Freelance photojournalist sues Jan. 6 committee for 'invasive and sweeping' subpoena
The committee's subpoena would force the journalist to reveal her confidential sources, Amy Harris argues.
Freelance photojournalist Amy Harris is suing the House committee investigating the Jan. 6 Capitol attack after the panel issued what she calls "an invasive and sweeping subpoena" of her phone records.
Her work has been featured in the Washington Post, Vanity Fair, Rolling Stone and Time magazine, and she is a member of the National Press Photographers Association (NPPA). Harris captured photos of the 2020 political unrest, documenting the far-right Proud Boys and the Black Lives Matter protests.

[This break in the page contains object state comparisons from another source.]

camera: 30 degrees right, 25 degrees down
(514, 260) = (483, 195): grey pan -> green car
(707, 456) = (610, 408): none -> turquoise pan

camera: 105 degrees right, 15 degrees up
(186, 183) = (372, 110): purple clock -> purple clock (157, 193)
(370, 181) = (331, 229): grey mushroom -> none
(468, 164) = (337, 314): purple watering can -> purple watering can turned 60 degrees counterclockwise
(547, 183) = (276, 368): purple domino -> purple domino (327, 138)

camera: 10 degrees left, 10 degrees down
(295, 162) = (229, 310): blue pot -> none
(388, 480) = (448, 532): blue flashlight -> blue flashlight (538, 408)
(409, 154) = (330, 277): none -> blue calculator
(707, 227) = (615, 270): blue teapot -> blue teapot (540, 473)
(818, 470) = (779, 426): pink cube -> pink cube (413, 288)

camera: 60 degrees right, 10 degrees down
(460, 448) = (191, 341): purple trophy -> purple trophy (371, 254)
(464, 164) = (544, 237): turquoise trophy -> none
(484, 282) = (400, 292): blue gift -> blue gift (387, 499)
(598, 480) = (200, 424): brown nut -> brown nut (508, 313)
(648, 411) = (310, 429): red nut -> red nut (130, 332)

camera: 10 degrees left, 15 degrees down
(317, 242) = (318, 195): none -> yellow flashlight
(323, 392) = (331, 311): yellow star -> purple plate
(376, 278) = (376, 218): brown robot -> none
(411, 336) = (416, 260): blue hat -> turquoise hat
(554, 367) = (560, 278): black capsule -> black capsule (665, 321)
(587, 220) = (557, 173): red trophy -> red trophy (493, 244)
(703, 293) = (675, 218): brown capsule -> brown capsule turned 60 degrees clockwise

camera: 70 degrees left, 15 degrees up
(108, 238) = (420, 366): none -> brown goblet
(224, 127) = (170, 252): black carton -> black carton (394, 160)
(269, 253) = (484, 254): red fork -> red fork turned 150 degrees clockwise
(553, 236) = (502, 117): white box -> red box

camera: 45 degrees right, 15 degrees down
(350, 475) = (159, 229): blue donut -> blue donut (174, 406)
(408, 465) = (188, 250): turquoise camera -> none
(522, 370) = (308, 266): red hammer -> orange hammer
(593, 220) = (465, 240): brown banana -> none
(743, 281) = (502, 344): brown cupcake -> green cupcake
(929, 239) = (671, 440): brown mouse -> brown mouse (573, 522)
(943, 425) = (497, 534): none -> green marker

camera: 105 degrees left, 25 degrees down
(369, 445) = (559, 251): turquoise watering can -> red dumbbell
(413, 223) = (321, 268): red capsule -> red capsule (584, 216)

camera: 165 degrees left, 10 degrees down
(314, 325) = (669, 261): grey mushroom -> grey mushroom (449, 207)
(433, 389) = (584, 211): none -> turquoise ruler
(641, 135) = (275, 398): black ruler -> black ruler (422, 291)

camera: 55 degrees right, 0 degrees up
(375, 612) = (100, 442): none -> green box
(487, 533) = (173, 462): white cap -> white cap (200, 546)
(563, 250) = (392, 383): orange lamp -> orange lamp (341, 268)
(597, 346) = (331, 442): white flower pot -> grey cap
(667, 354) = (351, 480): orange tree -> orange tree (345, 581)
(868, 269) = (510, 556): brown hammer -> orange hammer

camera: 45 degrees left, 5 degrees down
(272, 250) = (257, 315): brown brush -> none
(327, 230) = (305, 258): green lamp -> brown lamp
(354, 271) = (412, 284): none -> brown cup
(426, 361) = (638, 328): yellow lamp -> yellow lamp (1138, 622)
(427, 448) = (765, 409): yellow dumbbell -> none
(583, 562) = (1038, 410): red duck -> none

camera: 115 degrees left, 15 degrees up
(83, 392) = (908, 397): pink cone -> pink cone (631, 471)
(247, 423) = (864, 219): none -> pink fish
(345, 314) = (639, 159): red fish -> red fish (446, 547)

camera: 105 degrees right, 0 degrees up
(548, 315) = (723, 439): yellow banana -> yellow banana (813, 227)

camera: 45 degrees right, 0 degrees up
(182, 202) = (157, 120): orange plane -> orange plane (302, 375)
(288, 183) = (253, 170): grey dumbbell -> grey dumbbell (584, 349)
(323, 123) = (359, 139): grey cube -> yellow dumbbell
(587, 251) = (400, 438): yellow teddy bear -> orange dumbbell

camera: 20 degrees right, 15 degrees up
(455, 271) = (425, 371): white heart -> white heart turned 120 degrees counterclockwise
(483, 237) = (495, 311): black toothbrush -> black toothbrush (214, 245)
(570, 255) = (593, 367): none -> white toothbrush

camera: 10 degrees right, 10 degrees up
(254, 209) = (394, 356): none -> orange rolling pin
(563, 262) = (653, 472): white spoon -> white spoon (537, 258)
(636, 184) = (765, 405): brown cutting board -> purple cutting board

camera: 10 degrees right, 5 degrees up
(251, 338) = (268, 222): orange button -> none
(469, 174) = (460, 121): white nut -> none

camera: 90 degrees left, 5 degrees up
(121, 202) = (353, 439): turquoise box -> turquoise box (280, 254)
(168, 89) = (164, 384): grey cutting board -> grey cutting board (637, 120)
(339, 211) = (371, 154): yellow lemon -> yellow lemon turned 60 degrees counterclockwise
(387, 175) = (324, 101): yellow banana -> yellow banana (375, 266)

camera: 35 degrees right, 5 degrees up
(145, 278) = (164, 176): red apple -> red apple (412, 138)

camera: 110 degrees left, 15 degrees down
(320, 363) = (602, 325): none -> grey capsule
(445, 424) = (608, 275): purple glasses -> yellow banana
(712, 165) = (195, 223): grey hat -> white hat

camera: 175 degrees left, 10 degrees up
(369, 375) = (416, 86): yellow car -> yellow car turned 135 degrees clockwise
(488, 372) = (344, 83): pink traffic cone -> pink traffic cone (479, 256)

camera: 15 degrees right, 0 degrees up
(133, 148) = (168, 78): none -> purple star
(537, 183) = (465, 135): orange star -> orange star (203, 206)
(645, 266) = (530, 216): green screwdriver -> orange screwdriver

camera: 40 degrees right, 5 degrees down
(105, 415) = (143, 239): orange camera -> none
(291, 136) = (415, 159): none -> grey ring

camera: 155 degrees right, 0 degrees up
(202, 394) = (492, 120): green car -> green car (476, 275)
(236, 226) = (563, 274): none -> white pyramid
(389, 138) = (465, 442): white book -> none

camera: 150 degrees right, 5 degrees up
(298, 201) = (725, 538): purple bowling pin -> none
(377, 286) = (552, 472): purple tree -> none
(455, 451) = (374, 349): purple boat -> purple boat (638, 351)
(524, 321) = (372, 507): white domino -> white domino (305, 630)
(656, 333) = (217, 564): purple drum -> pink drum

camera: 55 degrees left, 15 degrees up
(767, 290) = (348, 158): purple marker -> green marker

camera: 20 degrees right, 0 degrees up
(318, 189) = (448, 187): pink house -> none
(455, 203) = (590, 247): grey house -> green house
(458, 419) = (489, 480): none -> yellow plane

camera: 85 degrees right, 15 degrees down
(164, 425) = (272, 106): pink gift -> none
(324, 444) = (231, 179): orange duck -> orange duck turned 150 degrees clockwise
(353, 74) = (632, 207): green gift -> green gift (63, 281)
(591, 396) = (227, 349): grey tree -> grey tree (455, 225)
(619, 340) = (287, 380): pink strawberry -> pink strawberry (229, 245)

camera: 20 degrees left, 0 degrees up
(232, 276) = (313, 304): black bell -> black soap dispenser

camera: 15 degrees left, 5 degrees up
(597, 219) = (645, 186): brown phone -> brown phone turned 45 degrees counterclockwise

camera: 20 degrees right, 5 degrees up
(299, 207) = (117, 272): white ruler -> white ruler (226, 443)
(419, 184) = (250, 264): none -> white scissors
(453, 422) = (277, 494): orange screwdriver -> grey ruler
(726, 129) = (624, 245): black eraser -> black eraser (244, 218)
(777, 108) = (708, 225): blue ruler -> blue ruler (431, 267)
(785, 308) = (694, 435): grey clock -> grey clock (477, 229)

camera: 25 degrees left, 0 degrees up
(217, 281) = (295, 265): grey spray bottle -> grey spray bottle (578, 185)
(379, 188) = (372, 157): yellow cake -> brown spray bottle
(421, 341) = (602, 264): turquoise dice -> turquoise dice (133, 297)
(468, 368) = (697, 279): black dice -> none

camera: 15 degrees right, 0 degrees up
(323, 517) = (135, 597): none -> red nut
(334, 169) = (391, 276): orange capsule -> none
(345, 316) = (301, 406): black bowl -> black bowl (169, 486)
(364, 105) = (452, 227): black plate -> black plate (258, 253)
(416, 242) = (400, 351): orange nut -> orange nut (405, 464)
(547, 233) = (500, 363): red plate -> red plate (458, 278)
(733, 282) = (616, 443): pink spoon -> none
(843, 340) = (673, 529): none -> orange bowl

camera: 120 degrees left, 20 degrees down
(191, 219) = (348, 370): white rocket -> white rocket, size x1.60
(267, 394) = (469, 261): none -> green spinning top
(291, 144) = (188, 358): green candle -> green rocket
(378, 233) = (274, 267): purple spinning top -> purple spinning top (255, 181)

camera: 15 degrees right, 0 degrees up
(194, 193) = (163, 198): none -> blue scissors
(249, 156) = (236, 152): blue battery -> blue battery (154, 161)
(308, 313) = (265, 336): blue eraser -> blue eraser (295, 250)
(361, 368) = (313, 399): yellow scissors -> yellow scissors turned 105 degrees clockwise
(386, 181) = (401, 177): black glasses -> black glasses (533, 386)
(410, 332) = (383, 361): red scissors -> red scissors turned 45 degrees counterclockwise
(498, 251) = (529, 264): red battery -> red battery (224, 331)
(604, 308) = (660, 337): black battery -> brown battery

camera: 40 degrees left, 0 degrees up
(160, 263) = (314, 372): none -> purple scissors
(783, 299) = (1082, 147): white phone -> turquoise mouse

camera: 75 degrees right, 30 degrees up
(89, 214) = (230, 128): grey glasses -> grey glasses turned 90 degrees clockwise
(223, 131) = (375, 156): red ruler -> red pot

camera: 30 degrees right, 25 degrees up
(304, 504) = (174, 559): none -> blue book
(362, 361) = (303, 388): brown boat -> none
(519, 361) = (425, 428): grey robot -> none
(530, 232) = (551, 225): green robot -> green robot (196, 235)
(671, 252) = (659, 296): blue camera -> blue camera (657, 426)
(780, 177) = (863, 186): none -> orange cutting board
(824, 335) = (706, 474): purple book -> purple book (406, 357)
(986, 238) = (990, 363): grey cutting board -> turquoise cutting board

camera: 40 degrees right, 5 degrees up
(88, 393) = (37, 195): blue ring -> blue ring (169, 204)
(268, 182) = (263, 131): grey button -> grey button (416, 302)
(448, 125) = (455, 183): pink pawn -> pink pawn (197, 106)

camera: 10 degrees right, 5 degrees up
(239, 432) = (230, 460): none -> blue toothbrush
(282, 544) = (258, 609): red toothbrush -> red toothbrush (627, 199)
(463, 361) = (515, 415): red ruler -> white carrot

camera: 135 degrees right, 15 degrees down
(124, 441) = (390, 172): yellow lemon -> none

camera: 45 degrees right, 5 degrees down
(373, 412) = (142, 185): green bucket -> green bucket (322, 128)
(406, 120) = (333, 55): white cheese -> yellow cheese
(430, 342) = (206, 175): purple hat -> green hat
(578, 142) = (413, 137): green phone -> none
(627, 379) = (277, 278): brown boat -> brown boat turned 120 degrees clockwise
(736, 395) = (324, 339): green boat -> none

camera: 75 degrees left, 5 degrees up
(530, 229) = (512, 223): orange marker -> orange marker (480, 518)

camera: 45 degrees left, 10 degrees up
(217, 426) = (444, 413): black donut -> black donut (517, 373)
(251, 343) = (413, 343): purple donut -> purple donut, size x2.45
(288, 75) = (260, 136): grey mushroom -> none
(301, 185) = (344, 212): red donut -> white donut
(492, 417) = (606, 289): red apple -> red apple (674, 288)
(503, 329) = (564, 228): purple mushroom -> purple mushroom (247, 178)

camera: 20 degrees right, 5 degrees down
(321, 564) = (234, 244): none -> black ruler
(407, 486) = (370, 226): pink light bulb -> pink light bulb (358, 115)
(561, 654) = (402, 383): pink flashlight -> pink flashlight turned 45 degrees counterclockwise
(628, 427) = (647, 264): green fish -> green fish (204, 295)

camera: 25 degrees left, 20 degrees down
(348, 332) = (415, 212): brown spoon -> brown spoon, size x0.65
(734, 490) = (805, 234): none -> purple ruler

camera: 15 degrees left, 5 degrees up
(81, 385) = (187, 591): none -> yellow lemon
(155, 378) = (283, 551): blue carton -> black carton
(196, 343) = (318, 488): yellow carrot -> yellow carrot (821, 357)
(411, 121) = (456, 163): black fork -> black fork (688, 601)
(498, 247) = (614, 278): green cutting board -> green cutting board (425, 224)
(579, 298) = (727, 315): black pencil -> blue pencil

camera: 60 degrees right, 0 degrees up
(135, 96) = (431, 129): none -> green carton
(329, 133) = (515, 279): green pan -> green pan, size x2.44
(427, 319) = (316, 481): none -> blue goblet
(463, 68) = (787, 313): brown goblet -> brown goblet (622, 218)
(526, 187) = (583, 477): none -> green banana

On Jan. 6, Harris interacted with the Proud Boys but she did not enter the Capitol, she maintains. Instead, she chose to stay outside with other photographers and those images were later published by the Washington Post and others.
The committee specifically subpoenaed Harris' cell phone carrier Verizon to see all subscriber information, calls, text messages and other records associated with her phone from Nov. 1, 2020 through Jan. 31, 2021. Verizon planned on complying with the subpoena unless Harris challenged it in court by Wednesday.
The 23-page complaint argues that the subpoena violates "her First Amendment rights as a journalist, her protection under the D.C. Shield law, and her Fourth Amendment right against unlawful search and seizure."
The committee's subpoena "would also impermissibly intrude on her protected newsgathering activities, deprive her of future opportunities to obtain confidential information from confidential sources, and expose her to possible threats of bodily harm from those whose numbers would be so exposed by disclosure of her call detail records," according to the lawsuit.
NPPA Executive Director Akili-Casundria Ramsess said, "We believe it is misguided for members to subpoena the phone records of a visual journalist who risked her health and safety to report on and photograph protests on both sides of the political spectrum.
"Such actions have a chilling effect upon the core First Amendment values critical to the democratic principles the Committee was established to protect and we hope they will seriously reconsider their position in this matter," Ramsess said.
Mark Meadows, former chief of staff to President Donald Trump, is also suing the Jan. 6 committee in an attempt to block the panel's subpoena of him and Verizon, his personal cell phone carrier. Congress voted on Tuesday to hold Meadows in criminal contempt.
While Harris argued that the Jan. 6 committee's subpoena would reveal "privileged communications between a journalist and her confidential sources," Meadows argued that the subpoenas would violate executive privilege.